The mechanisms by which the activation of the Shh pathway promotes CSC self-renewal remain to be fully understood. In breast cancer, Gli1 knockdown leads to the suppression of Bmi-1, a central regulator of self-renewal in normal stem cells (24). A recent study showed that transduction of Snail expression into the immortalized mammary epithelial cells leads to the enrichment of CD44^hiCD24^lo breast CSCs (25). Snail expression also induces an epithelial to mesenchymal transition and CSC-like properties in a human squamous cell carcinoma cell line (26). Our studies demonstrated that Snail expression was regulated by the Shh pathway, correlated with the expression of Gli1 and ALDH, and corresponded to the number of ALDH^High CSCs in five thyroid cancer cell lines. Moreover, knockdown of Snail by siRNA led to a decreased number of ALDH^High thyroid CSCs in two anaplastic thyroid tumor cell lines. These observations collectively suggest that Snail plays a critical role in the Shh pathway-mediated maintenance of the CSC self-renewal in ATC cell lines. Consistently, Ma et al (12) reported that Snail expression is significantly higher in SSEA-1-positive thyroid CSCs than in SSEA-1-negative non-CSCs. Intriguingly, Yasui et al (20) reported that Snail overexpression in an ATC-I thyroid tumor cell line increased the number of thyrospheres but decreased the number of ALDH^High cells. Because ALDH is considered a reliable marker for thyroid CSCs and thyrospheres are initiated from thyroid CSCs (10), this discrepancy is hard to reconcile.

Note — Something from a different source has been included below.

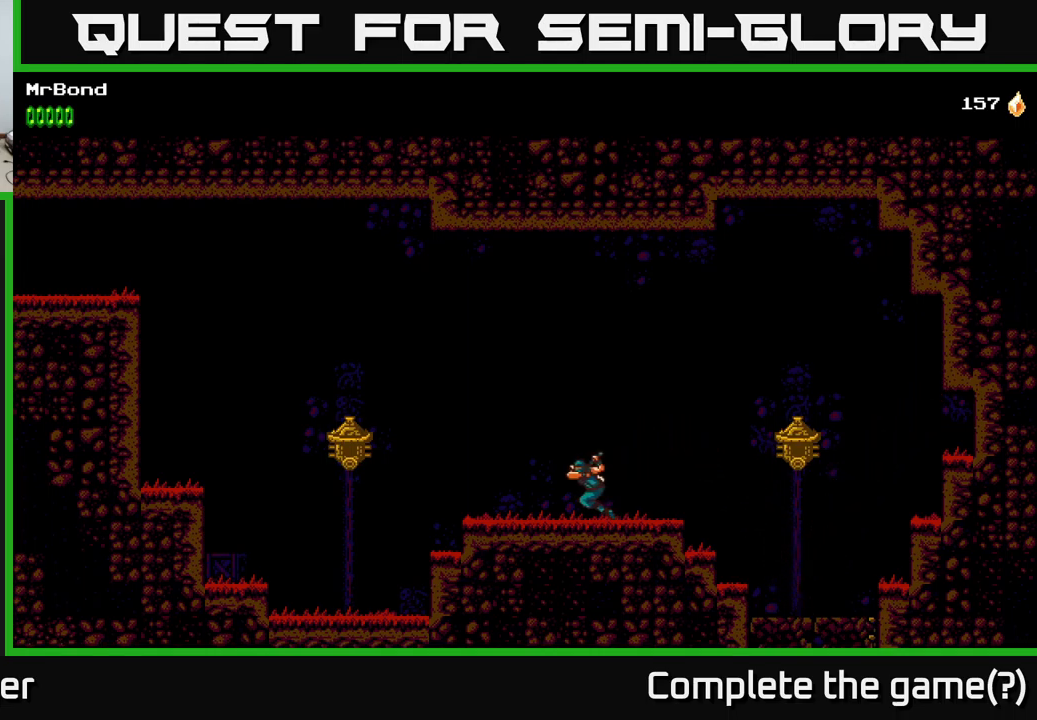
{"buttons": ["DPAD_LEFT"], "left_stick": "center", "right_stick": "center", "events": [[250, "A", "down"], [484, "A", "up"]]}
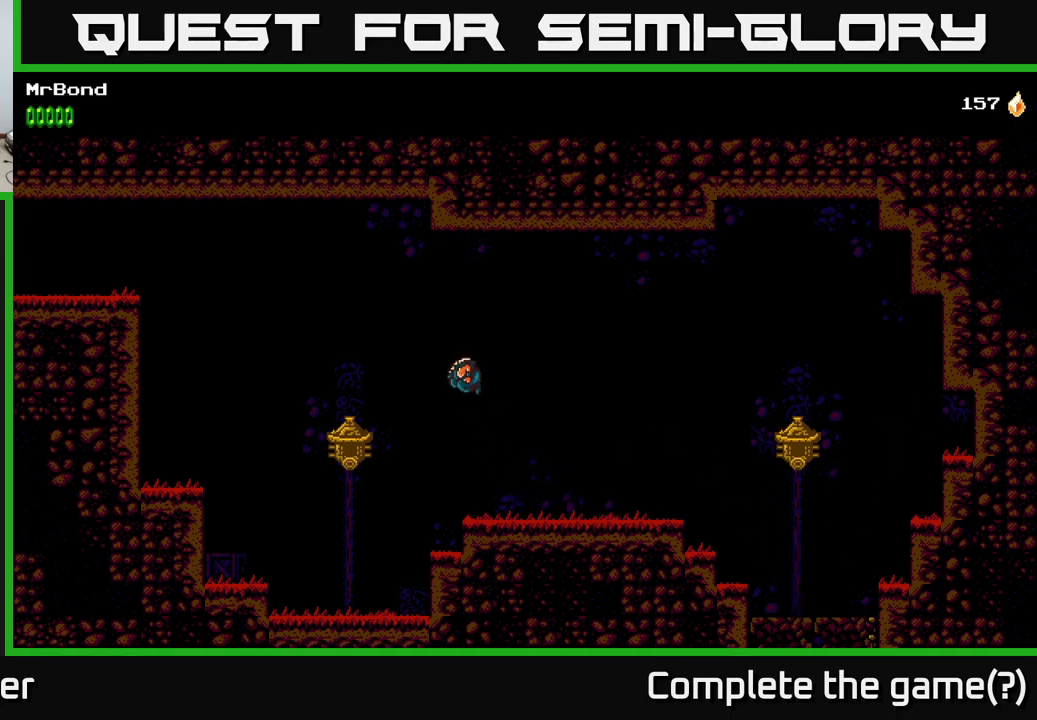
{"buttons": ["A", "DPAD_LEFT"], "left_stick": "center", "right_stick": "center", "events": [[350, "X", "down"], [484, "A", "down"], [500, "X", "up"]]}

The Shh pathway plays an important role in tumorigenesis in several types of malignancies and is an important molecular target in cancer therapy (1, 2, 27). Activation of the Shh signaling pathway predisposes individuals to the development of nevoid basal cell carcinoma syndrome, an autosomal dominant disorder characterized by mutations in Ptch (28 –30). Sporadic basal cell carcinomas and medulloblastomas display mutations in both Smo and Ptch in the early stage of tumor growth (30 –33). Snail is a transcription factor intimately regulated by Gli1. Snail is not expressed in normal thyroid epithelial cells but is highly expressed in thyroid tumor tissues and in thyroid tumor cell lines (34). Snail transgenic mice develop spontaneous PTCs (34). The incidence rate of thyroid cancer in Snail-transgenic mice exposed to radiation is significantly higher than wild-type mice (34). Our present study demonstrated that Gli1 correlated with Snail expression in five thyroid tumor cell lines and that activation of the Shh pathway led to increased Snail expression, whereas the inhibition of the Shh pathway by three inhibitors or by Shh and Gli1 gene knockdown led to decreased Snail expression in two anaplastic thyroid tumor cell lines. Our studies suggest that activation of the Shh pathway in thyroid neoplasm could contribute to high levels of Snail expression, and that the induction of Snail expression by activation of the Shh pathway may confer the susceptibility of thyrocytes with genetic alterations such as RET/PTC rearrangements or BRAF gene mutations to the development of overt thyroid cancer.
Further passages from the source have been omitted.